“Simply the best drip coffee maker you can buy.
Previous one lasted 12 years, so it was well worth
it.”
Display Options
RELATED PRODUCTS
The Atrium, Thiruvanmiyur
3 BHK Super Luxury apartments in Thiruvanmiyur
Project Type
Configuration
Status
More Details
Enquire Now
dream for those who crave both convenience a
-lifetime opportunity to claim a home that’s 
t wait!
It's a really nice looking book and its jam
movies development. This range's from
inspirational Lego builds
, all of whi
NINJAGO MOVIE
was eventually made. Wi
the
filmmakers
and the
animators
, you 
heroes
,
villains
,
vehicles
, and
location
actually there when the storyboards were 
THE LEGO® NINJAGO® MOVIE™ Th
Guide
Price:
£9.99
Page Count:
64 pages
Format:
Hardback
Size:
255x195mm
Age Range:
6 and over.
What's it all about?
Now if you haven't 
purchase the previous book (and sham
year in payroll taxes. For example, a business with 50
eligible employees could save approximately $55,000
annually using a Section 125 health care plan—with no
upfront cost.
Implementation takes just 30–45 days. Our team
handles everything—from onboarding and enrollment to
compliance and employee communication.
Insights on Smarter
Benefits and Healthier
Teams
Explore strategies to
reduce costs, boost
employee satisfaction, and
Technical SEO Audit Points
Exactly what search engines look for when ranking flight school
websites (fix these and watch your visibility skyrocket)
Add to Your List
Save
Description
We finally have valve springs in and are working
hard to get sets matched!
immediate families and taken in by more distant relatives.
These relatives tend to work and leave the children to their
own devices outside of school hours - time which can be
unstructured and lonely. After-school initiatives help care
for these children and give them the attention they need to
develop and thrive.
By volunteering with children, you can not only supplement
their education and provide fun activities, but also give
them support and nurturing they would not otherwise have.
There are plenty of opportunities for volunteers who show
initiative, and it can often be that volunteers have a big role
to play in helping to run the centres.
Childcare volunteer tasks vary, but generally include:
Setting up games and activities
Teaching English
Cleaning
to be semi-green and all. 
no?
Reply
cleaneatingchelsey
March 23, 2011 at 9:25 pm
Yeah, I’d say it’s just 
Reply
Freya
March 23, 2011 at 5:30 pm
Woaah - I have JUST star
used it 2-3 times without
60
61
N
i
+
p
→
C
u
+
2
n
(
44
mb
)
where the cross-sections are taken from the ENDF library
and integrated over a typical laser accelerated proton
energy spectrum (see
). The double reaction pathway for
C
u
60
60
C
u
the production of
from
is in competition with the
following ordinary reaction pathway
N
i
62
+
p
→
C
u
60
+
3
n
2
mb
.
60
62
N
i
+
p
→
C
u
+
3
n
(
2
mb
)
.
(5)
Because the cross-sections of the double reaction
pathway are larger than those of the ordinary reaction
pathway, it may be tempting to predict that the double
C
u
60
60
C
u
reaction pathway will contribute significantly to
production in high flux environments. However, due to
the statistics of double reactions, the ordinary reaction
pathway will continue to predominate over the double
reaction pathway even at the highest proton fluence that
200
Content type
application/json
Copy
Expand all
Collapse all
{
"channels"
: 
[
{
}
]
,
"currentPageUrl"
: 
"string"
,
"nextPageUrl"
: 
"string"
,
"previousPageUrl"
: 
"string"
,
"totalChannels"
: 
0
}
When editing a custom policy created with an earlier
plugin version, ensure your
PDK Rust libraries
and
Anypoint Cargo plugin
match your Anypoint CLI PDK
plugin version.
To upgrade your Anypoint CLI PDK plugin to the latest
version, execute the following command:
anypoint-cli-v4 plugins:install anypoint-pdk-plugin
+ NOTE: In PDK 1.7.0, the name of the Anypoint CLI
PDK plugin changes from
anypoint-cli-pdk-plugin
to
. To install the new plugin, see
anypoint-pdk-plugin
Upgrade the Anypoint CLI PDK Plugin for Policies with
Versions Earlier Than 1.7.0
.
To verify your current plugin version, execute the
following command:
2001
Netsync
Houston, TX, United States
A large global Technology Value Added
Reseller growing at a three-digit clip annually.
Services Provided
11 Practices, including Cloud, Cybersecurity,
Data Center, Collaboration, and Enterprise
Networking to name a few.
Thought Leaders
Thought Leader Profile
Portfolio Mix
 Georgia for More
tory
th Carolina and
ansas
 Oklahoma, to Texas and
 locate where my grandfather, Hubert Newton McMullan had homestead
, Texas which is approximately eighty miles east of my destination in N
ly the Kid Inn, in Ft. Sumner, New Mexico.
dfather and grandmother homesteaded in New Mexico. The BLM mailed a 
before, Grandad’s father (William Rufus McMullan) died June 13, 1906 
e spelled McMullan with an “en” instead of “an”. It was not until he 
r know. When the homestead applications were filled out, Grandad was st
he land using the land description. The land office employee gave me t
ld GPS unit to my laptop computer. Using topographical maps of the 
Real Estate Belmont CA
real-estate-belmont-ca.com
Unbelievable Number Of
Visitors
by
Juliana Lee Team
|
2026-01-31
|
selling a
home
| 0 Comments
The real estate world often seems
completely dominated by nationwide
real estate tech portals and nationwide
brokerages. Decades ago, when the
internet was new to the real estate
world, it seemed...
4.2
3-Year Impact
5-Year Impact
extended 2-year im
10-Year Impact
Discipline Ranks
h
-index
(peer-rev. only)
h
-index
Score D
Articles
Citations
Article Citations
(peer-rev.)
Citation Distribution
★ ★ ★
* What to work on *
Please give the entries above again in full, exactly as written.

* Reply *
“Simply the best drip coffee maker you can buy.
Previous one lasted 12 years, so it was well worth
it.”
Display Options
RELATED PRODUCTS
The Atrium, Thiruvanmiyur
3 BHK Super Luxury apartments in Thiruvanmiyur
Project Type
Configuration
Status
More Details
Enquire Now
dream for those who crave both convenience a
-lifetime opportunity to claim a home that’s 
t wait!
It's a really nice looking book and its jam
movies development. This range's from
inspirational Lego builds
, all of whi
NINJAGO MOVIE
was eventually made. Wi
the
filmmakers
and the
animators
, you 
heroes
,
villains
,
vehicles
, and
location
actually there when the storyboards were 
THE LEGO® NINJAGO® MOVIE™ Th
Guide
Price:
£9.99
Page Count:
64 pages
Format:
Hardback
Size:
255x195mm
Age Range:
6 and over.
What's it all about?
Now if you haven't 
purchase the previous book (and sham
year in payroll taxes. For example, a business with 50
eligible employees could save approximately $55,000
annually using a Section 125 health care plan—with no
upfront cost.
Implementation takes just 30–45 days. Our team
handles everything—from onboarding and enrollment to
compliance and employee communication.
Insights on Smarter
Benefits and Healthier
Teams
Explore strategies to
reduce costs, boost
employee satisfaction, and
Technical SEO Audit Points
Exactly what search engines look for when ranking flight school
websites (fix these and watch your visibility skyrocket)
Add to Your List
Save
Description
We finally have valve springs in and are working
hard to get sets matched!
immediate families and taken in by more distant relatives.
These relatives tend to work and leave the children to their
own devices outside of school hours - time which can be
unstructured and lonely. After-school initiatives help care
for these children and give them the attention they need to
develop and thrive.
By volunteering with children, you can not only supplement
their education and provide fun activities, but also give
them support and nurturing they would not otherwise have.
There are plenty of opportunities for volunteers who show
initiative, and it can often be that volunteers have a big role
to play in helping to run the centres.
Childcare volunteer tasks vary, but generally include:
Setting up games and activities
Teaching English
Cleaning
to be semi-green and all. 
no?
Reply
cleaneatingchelsey
March 23, 2011 at 9:25 pm
Yeah, I’d say it’s just 
Reply
Freya
March 23, 2011 at 5:30 pm
Woaah - I have JUST star
used it 2-3 times without
60
61
N
i
+
p
→
C
u
+
2
n
(
44
mb
)
where the cross-sections are taken from the ENDF library
and integrated over a typical laser accelerated proton
energy spectrum (see
). The double reaction pathway for
C
u
60
60
C
u
the production of
from
is in competition with the
following ordinary reaction pathway
N
i
62
+
p
→
C
u
60
+
3
n
2
mb
.
60
62
N
i
+
p
→
C
u
+
3
n
(
2
mb
)
.
(5)
Because the cross-sections of the double reaction
pathway are larger than those of the ordinary reaction
pathway, it may be tempting to predict that the double
C
u
60
60
C
u
reaction pathway will contribute significantly to
production in high flux environments. However, due to
the statistics of double reactions, the ordinary reaction
pathway will continue to predominate over the double
reaction pathway even at the highest proton fluence that
200
Content type
application/json
Copy
Expand all
Collapse all
{
"channels"
: 
[
{
}
]
,
"currentPageUrl"
: 
"string"
,
"nextPageUrl"
: 
"string"
,
"previousPageUrl"
: 
"string"
,
"totalChannels"
: 
0
}
When editing a custom policy created with an earlier
plugin version, ensure your
PDK Rust libraries
and
Anypoint Cargo plugin
match your Anypoint CLI PDK
plugin version.
To upgrade your Anypoint CLI PDK plugin to the latest
version, execute the following command:
anypoint-cli-v4 plugins:install anypoint-pdk-plugin
+ NOTE: In PDK 1.7.0, the name of the Anypoint CLI
PDK plugin changes from
anypoint-cli-pdk-plugin
to
. To install the new plugin, see
anypoint-pdk-plugin
Upgrade the Anypoint CLI PDK Plugin for Policies with
Versions Earlier Than 1.7.0
.
To verify your current plugin version, execute the
following command:
2001
Netsync
Houston, TX, United States
A large global Technology Value Added
Reseller growing at a three-digit clip annually.
Services Provided
11 Practices, including Cloud, Cybersecurity,
Data Center, Collaboration, and Enterprise
Networking to name a few.
Thought Leaders
Thought Leader Profile
Portfolio Mix
 Georgia for More
tory
th Carolina and
ansas
 Oklahoma, to Texas and
 locate where my grandfather, Hubert Newton McMullan had homestead
, Texas which is approximately eighty miles east of my destination in N
ly the Kid Inn, in Ft. Sumner, New Mexico.
dfather and grandmother homesteaded in New Mexico. The BLM mailed a 
before, Grandad’s father (William Rufus McMullan) died June 13, 1906 
e spelled McMullan with an “en” instead of “an”. It was not until he 
r know. When the homestead applications were filled out, Grandad was st
he land using the land description. The land office employee gave me t
ld GPS unit to my laptop computer. Using topographical maps of the 
Real Estate Belmont CA
real-estate-belmont-ca.com
Unbelievable Number Of
Visitors
by
Juliana Lee Team
|
2026-01-31
|
selling a
home
| 0 Comments
The real estate world often seems
completely dominated by nationwide
real estate tech portals and nationwide
brokerages. Decades ago, when the
internet was new to the real estate
world, it seemed...
4.2
3-Year Impact
5-Year Impact
extended 2-year im
10-Year Impact
Discipline Ranks
h
-index
(peer-rev. only)
h
-index
Score D
Articles
Citations
Article Citations
(peer-rev.)
Citation Distribution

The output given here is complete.